Members of both parties are accusing the White House of stonewalling the federal commission investigating the Sept. 11, 2001, attacks by blocking its demands for documents despite threats of a subpoena.

"I call on the White House to turn over the documents they are withholding from the independent commission -- and do it now," said Sen. Joseph Lieberman, D-Conn., co-author of the legislation that created the independent commission.

The 10-member, bipartisan commission has until May 27 to submit a report that also will deal with law enforcement, diplomacy, immigration, commercial aviation and the flow of assets to terror organizations.

"If they continue to refuse, I will urge the independent commission to take the administration to court," said Lieberman, who is running for president. "And if the administration tries to run out the clock, (Arizona Republican Sen.) John McCain and I will go to the floor of the Senate to extend the life of the commission."

Sen.

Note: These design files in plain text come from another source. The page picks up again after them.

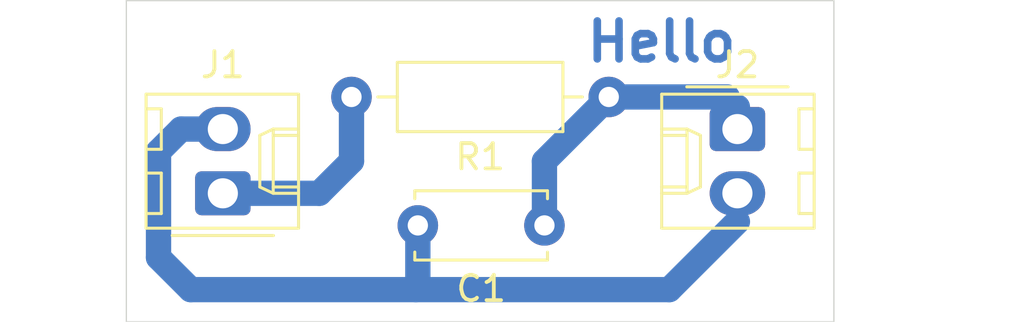
<source format=kicad_pcb>
(kicad_pcb (version 20221018) (generator pcbnew)

  (general
    (thickness 1.6)
  )

  (paper "A4")
  (layers
    (0 "F.Cu" signal)
    (31 "B.Cu" signal)
    (32 "B.Adhes" user "B.Adhesive")
    (33 "F.Adhes" user "F.Adhesive")
    (34 "B.Paste" user)
    (35 "F.Paste" user)
    (36 "B.SilkS" user "B.Silkscreen")
    (37 "F.SilkS" user "F.Silkscreen")
    (38 "B.Mask" user)
    (39 "F.Mask" user)
    (40 "Dwgs.User" user "User.Drawings")
    (41 "Cmts.User" user "User.Comments")
    (42 "Eco1.User" user "User.Eco1")
    (43 "Eco2.User" user "User.Eco2")
    (44 "Edge.Cuts" user)
    (45 "Margin" user)
    (46 "B.CrtYd" user "B.Courtyard")
    (47 "F.CrtYd" user "F.Courtyard")
    (48 "B.Fab" user)
    (49 "F.Fab" user)
  )

  (setup
    (pad_to_mask_clearance 0.051)
    (solder_mask_min_width 0.25)
    (pcbplotparams
      (layerselection 0x00010fc_ffffffff)
      (plot_on_all_layers_selection 0x0000000_00000000)
      (disableapertmacros false)
      (usegerberextensions false)
      (usegerberattributes false)
      (usegerberadvancedattributes false)
      (creategerberjobfile false)
      (dashed_line_dash_ratio 12.000000)
      (dashed_line_gap_ratio 3.000000)
      (svgprecision 6)
      (plotframeref false)
      (viasonmask false)
      (mode 1)
      (useauxorigin false)
      (hpglpennumber 1)
      (hpglpenspeed 20)
      (hpglpendiameter 15.000000)
      (dxfpolygonmode true)
      (dxfimperialunits true)
      (dxfusepcbnewfont true)
      (psnegative false)
      (psa4output false)
      (plotreference true)
      (plotvalue true)
      (plotinvisibletext false)
      (sketchpadsonfab false)
      (subtractmaskfromsilk false)
      (outputformat 1)
      (mirror false)
      (drillshape 1)
      (scaleselection 1)
      (outputdirectory "")
    )
  )

  (net 0 "")
  (net 1 "GND")
  (net 2 "Net-(J2-Pin_1)")
  (net 3 "Net-(J1-Pin_1)")

  (footprint "Capacitor_THT:C_Disc_D5.0mm_W2.5mm_P5.00mm" (layer "F.Cu") (at 184.15 87.63 180))

  (footprint "Connector_Molex:Molex_KK-254_AE-6410-02A_1x02_P2.54mm_Vertical" (layer "F.Cu") (at 171.45 86.36 90))

  (footprint "Resistor_THT:R_Axial_DIN0207_L6.3mm_D2.5mm_P10.16mm_Horizontal" (layer "F.Cu") (at 186.69 82.55 180))

  (footprint "Connector_Molex:Molex_KK-254_AE-6410-02A_1x02_P2.54mm_Vertical" (layer "F.Cu") (at 191.77 83.82 -90))

  (gr_line (start 167.64 91.44) (end 167.64 78.74)
    (stroke (width 0.05) (type solid)) (layer "Edge.Cuts") (tstamp 00000000-0000-0000-0000-00005e9b6edb))
  (gr_line (start 195.58 91.44) (end 167.64 91.44)
    (stroke (width 0.05) (type solid)) (layer "Edge.Cuts") (tstamp 3597efea-142c-463a-8ba7-d33d5750d5b8))
  (gr_line (start 195.58 78.74) (end 195.58 91.44)
    (stroke (width 0.05) (type solid)) (layer "Edge.Cuts") (tstamp 75b08937-5d1f-4578-9094-6a221191db9e))
  (gr_line (start 167.64 78.74) (end 195.58 78.74)
    (stroke (width 0.05) (type solid)) (layer "Edge.Cuts") (tstamp f443ae2e-a586-45d6-835f-0054fad6344a))
  (gr_text "Hello" (at 188.7728 80.3656) (layer "B.Cu") (tstamp a572e296-bee3-4a80-8df6-ee1f69442b62)
    (effects (font (size 1.5 1.5) (thickness 0.3)))
  )

  (segment (start 170.18 90.17) (end 168.91 88.9) (width 1) (layer "B.Cu") (net 1) (tstamp 2b778327-8468-403d-b970-892735e50555))
  (segment (start 189.08 90.17) (end 191.77 87.48) (width 1) (layer "B.Cu") (net 1) (tstamp 2d7e9fcb-2564-40b5-9fd3-defeaaf654c7))
  (segment (start 168.91 88.9) (end 168.91 84.709) (width 1) (layer "B.Cu") (net 1) (tstamp 3cce7bcd-7287-427e-aeda-f91de8926a9a))
  (segment (start 179.07 90.17) (end 170.18 90.17) (width 1) (layer "B.Cu") (net 1) (tstamp 4b9d8597-c962-449f-a4fc-eb9701d0665b))
  (segment (start 169.799 83.82) (end 171.45 83.82) (width 1) (layer "B.Cu") (net 1) (tstamp 76f7533c-f4fe-4ae1-a4fb-b60378f75f17))
  (segment (start 191.77 87.48) (end 191.77 86.36) (width 0.25) (layer "B.Cu") (net 1) (tstamp 84388949-cb80-4566-8975-51d1ebf29dd3))
  (segment (start 179.07 90.17) (end 189.08 90.17) (width 1) (layer "B.Cu") (net 1) (tstamp a94fb193-94b3-4f30-a25a-67617dd94aa5))
  (segment (start 179.15 90.09) (end 179.07 90.17) (width 0.25) (layer "B.Cu") (net 1) (tstamp b4564dc9-283a-4983-8a94-f3285fdd9fa3))
  (segment (start 168.91 84.709) (end 169.799 83.82) (width 1) (layer "B.Cu") (net 1) (tstamp ef1455ef-07f6-4979-8c48-93c93cb6e9d6))
  (segment (start 179.15 87.63) (end 179.15 90.09) (width 1) (layer "B.Cu") (net 1) (tstamp fe743b63-bf41-4339-80ce-d47f53cfe7a4))
  (segment (start 191.77 82.95) (end 191.77 83.82) (width 1) (layer "B.Cu") (net 2) (tstamp 3d79ea9a-4de3-453a-b770-ad67ccf6a6db))
  (segment (start 186.69 82.55) (end 191.37 82.55) (width 1) (layer "B.Cu") (net 2) (tstamp 409265e0-24ba-4678-9915-498ebdbe2c53))
  (segment (start 184.15 85.09) (end 186.69 82.55) (width 1) (layer "B.Cu") (net 2) (tstamp 951ef604-c858-4f62-b95a-69430f0b1635))
  (segment (start 191.37 82.55) (end 191.77 82.95) (width 0.25) (layer "B.Cu") (net 2) (tstamp c0428e46-38fc-4e99-aaf5-dfd0133a1531))
  (segment (start 184.15 87.63) (end 184.15 85.09) (width 1) (layer "B.Cu") (net 2) (tstamp ddb27b1f-6c86-4a28-ab22-9da1374ff863))
  (segment (start 171.45 86.36) (end 175.26 86.36) (width 1) (layer "B.Cu") (net 3) (tstamp 833d44ec-9ca3-4d67-8818-907aa95fcc5a))
  (segment (start 175.26 86.36) (end 176.53 85.09) (width 1) (layer "B.Cu") (net 3) (tstamp dd154dd5-2662-482b-8a2a-6fe10fc31a83))
  (segment (start 176.53 85.09) (end 176.53 82.55) (width 1) (layer "B.Cu") (net 3) (tstamp f53bb448-12e3-4cf9-b115-35eb358b6fac))

)

</source>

Chuck Hagel, R-Neb., told NBC's "Meet the Press" on Sunday that it would be in the administration's interest to release documents the commission has requested.

"Americans and our allies across the globe must have confidence in our leadership," said Hagel, a senior member of the Senate Foreign Relations Committee who has frequently criticized Bush's execution of the campaign against terrorists. "They must trust our processes. And that certainly includes our intelligence community's results."

White House spokeswoman Ashley Snee defended the administration's cooperation with the investigation and said the White House hoped to meet the commission's request for documents. At the president's direction, the executive branch has dedicated tremendous resources to the commission, including provision of more than 2 million pages of documents, Snee said.

Earlier this month, the independent commission voted to issue subpoenas to the Federal Aviation Administration for documents pertaining to the investigation. The commission said the FAA subpoena will "put other agencies on notice that our document requests must be taken as seriously as a subpoena."

Commission chairman Thomas Kean, former Republican governor of New Jersey, told The New York Times in an interview published Sunday that he is prepared to subpoena documents from the White House if they are not turned over during the next several weeks.